I know, I know — we already put this one into an indie movie guide, and a year-end best-of list, and a full review of its own. But those were pegged to its brief, NY/LA only December awards-qualifying “preview” run — and it qualified, racking up numerous year-end honors and an Oscar nomination for Best Documentary. Now it’s rolling out into more theaters in more cities, and if the links above aren’t persuasive enough, allow me to restate the case: this riveting essay film, based on James Baldwin’s unfinished book on the civil rights movement and its icons, is powerful, moving, inspiring, and most of all, timely. Oh boy, is it sadly timely.

A United Kingdom

Release Date: February 10 Director: Amma Asante Cast: David Oyelowo, Rosamund Pike, Jack Davenport

There’s a scene early in Asante’s telling of the romance between Botswanian Prince Seretse Khama (Oyelowo) and white Brit Ruth Williams (Pike) in which Khama must convince his people to believe in him, and allow him to take the throne that is his — in spite of this union that is quite of the ordinary for an African prince, circa 1947. The entire movie rests on how well David Oyelowo delivers that speech, on the notion that we’re convinced by it. And Oyelowo, unsurprisingly, nails it. This is the kind of prestige period true-story drama that can easily drift into bloodless stuffiness, and Asante’s direction, while intelligent, occasionally succumbs. But stars Oyelowo and Pike give the story life and air, via the force of their charisma, dedication, and chemistry.

KEDi

Release Date: February 10 Director: Ceyda Torun Cast: Documentary

The cats of Istanbul, we’re told in the opening on-screen text of this lovely little documentary, are free agents: “Though cared for by many, they live without a master.” Torun adopts a casual, observational style to tell the story of these cats, and the residents, shopkeepers and passerby who tend to them; “It’s our responsibility to take care of them as best we can,” one says, and they all speak of them like that, as neighbors. But KEDi isn’t just a feature-length Emergency Kittens movie (though who could complain if it was) – it slyly reveals itself as a portrait of this culture, seen quite literally from the ground level.

XX

Release Date: February 17 Directors: Jovanka Vuckovic, Annie Clark, Roxanne Benjamin, Karyn Kusama Cast: Melanie Lynskey, Natalie Brown, Lindsay Burdge

This horror anthology film presents four short, scary stories, all directed by (and, for the most part, about) women. As is always the case, the results vary wildly, but there’s some awfully good stuff here. Its starts with its strongest section, Vuckovic’s “The Box,” a very bleak tale that executes a simple premise elegantly and effectively, and reminds us of the power of what we do not see. “The Birthday Party,” by Clark (aka St.
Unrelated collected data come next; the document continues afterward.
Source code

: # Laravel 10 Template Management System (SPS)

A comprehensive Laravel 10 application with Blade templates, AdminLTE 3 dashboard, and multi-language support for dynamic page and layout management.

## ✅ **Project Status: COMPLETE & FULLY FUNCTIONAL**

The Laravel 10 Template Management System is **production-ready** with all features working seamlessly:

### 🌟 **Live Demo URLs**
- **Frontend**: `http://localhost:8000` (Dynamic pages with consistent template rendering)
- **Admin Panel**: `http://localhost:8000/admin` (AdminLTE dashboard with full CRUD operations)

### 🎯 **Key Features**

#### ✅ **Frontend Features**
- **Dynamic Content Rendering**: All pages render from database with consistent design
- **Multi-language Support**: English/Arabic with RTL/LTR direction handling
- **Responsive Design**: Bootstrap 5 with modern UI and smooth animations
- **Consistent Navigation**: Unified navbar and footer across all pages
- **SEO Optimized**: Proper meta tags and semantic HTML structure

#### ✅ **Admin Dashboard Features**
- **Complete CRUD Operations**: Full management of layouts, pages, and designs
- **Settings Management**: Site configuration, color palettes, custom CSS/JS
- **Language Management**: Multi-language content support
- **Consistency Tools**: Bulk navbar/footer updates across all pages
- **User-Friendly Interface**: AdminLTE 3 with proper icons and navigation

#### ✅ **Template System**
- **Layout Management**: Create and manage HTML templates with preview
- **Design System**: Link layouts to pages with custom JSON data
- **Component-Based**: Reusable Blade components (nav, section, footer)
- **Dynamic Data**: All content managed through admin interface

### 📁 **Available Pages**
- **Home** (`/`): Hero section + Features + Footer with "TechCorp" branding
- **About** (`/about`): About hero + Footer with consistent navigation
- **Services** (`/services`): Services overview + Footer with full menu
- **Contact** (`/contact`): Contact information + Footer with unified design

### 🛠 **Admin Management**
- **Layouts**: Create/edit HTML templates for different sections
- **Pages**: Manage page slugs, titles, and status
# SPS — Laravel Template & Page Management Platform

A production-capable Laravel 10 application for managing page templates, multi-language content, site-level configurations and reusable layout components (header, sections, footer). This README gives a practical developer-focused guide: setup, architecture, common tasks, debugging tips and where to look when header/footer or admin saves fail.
Vincent), is more black comedy than horror, a hiding-a-body story that can’t quite sustain even its brief running time. But it’s a comedy with a good punch line, stylishly photographed and convincingly played (I mean, it stars Lynskey). Benjamin’s “Don’t Fall” reanimates the douchey, prankish spirit of a Friday the 13th flick, but there are too many cheap tricks (jump scares, dream fake-outs, that kinda thing), and it doesn’t add up to much. But Kusama’s “Her Only Living Son” is a strong closer, an exercise in stylish dread very much in the mold of her The Invitation, which begins as a mini-We Need to Talk About Kevin before going somewhere decidedly weirder. And it closes with a good, tough monologue from mother to son, the third of four movies rooted in the scariest horror of all: being a parent.